What needs to be done: Nothing but a number should be given: the count of lines in the data that include the string "skis".

Records supplied:
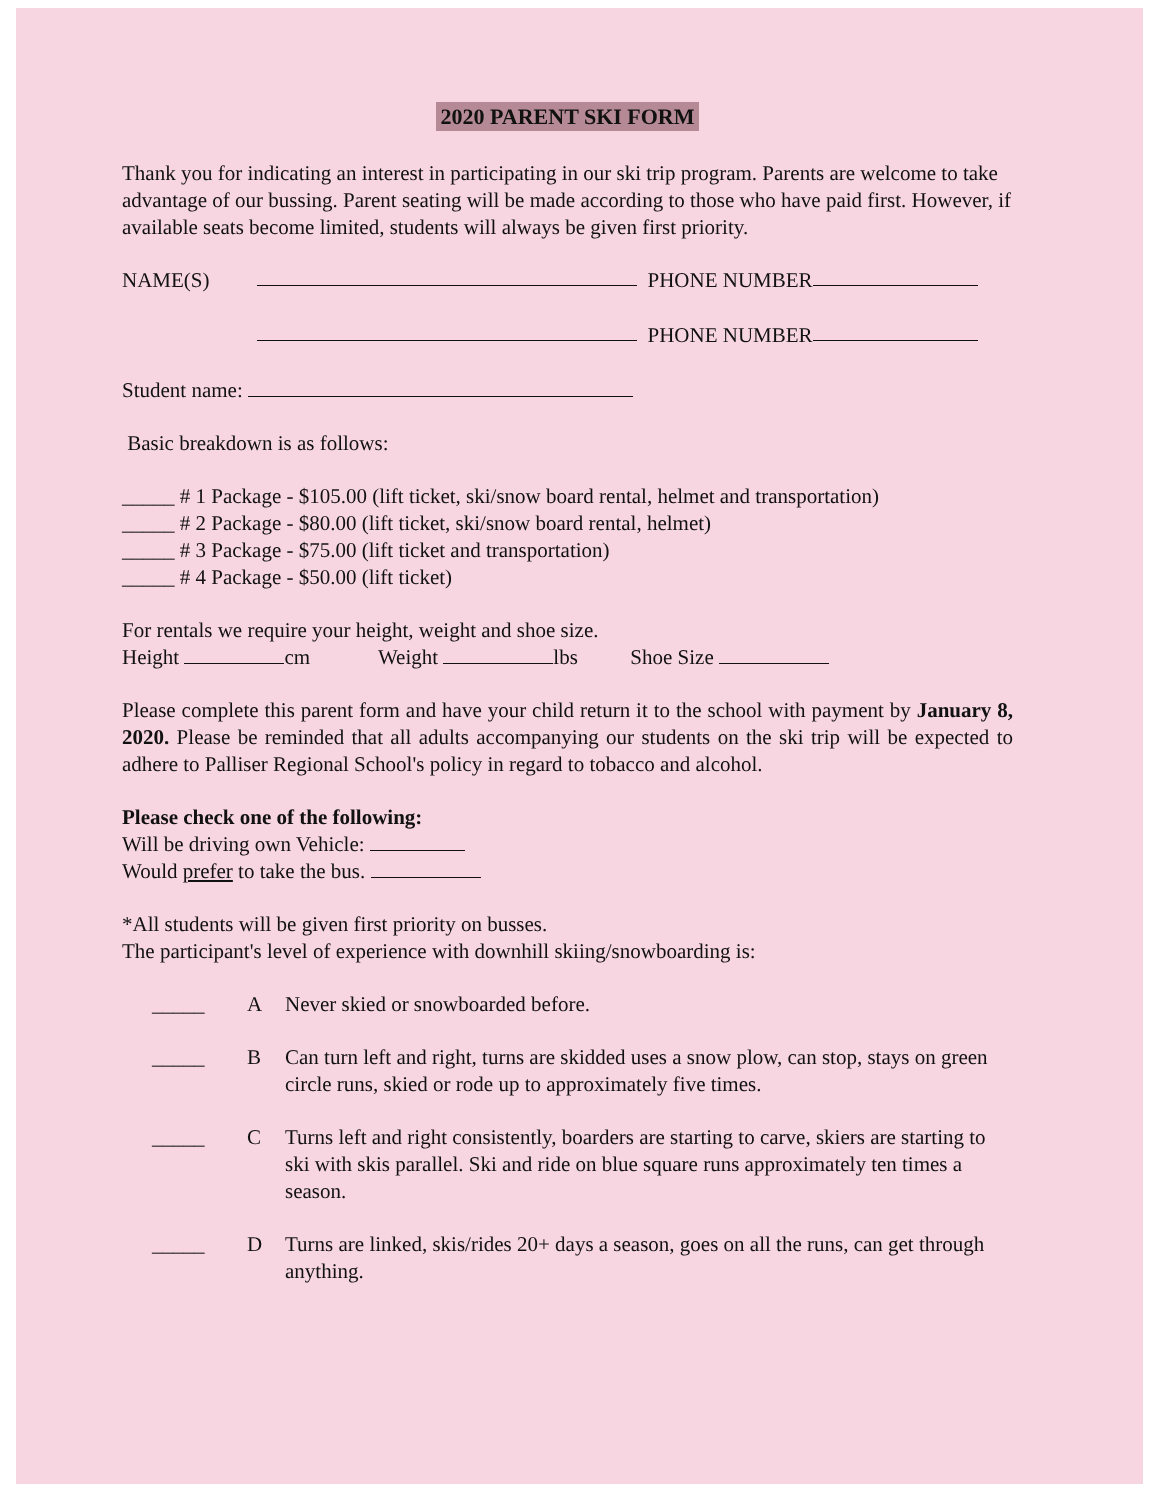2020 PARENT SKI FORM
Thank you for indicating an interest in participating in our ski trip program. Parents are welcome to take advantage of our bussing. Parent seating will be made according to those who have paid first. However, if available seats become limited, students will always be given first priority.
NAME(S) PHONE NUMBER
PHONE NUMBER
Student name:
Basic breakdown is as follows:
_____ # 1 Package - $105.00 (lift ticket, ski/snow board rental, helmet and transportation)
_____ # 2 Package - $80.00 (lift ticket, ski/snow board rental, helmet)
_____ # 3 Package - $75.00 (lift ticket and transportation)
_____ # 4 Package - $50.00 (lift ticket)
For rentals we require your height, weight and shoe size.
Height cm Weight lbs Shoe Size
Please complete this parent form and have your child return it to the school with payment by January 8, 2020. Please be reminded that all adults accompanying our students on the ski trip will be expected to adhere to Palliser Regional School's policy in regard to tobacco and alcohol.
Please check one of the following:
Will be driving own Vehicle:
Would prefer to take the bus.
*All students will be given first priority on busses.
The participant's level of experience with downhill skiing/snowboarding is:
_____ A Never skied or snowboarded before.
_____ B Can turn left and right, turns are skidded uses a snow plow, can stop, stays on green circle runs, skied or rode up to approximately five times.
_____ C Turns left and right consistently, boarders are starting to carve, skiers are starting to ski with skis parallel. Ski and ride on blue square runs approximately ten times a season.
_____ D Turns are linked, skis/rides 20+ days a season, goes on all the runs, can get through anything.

Written reply: 2